- [Task description]: Some of the lines below need repeating. Reproduce exactly those between the lines holding "detailed look at" and "October 2, 2026", inclusive.

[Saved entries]
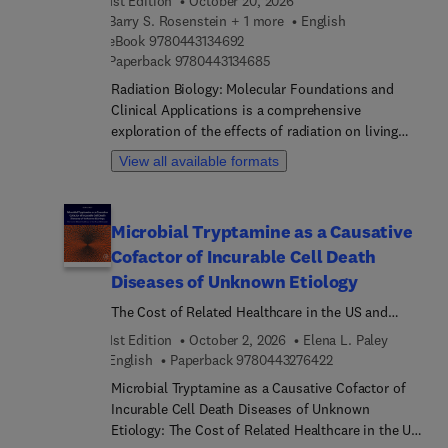
1st Edition
October 20, 2026
Modern Biogeochemistry and Applications.
Barry S. Rosenstein + 1 more
English
9 7 8 0 4 4 3 1 3 4 6 9 2
eBook
9780443134692
9 7 8 0 4 4 3 1 3 4 6 8 5
Paperback
9780443134685
Radiation Biology: Molecular Foundations and
Clinical Applications is a comprehensive
exploration of the effects of radiation on living
organisms, delving into the molecular
View all available formats
mechanisms underlying cellular responses. This
book examines critical topics such as radiation-
induced DNA damage, repair processes, and
Microbial Tryptamine as a Causative
molecular signaling pathways. It provides a
Cofactor of Incurable Cell Death
detailed look at how cells respond to radiation,
addressing cell cycle control, apoptosis, and the
Diseases of Unknown Etiology
effects of radiation on immune system
The Cost of Related Healthcare in the US and
functionality. As a resource for researchers, it
Worldwide
1st Edition
October 2, 2026
Elena L. Paley
bridges the gap between molecular biology and
9 7 8 0 4 4 3 2 7 6 
English
Paperback
9780443276422
clinical oncology, offering insights into radiation's
role in both therapeutic contexts and its broader
Microbial Tryptamine as a Causative Cofactor of
impact on human biology.In addition to its focus
Incurable Cell Death Diseases of Unknown
on molecular responses, the book covers topics
Etiology: The Cost of Related Healthcare in the US
like tumor microenvironment and metabolism, the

- [Answer section]:
detailed look at how cells respond to radiation,
addressing cell cycle control, apoptosis, and the
Diseases of Unknown Etiology
effects of radiation on immune system
The Cost of Related Healthcare in the US and
functionality. As a resource for researchers, it
Worldwide
1st Edition
October 2, 2026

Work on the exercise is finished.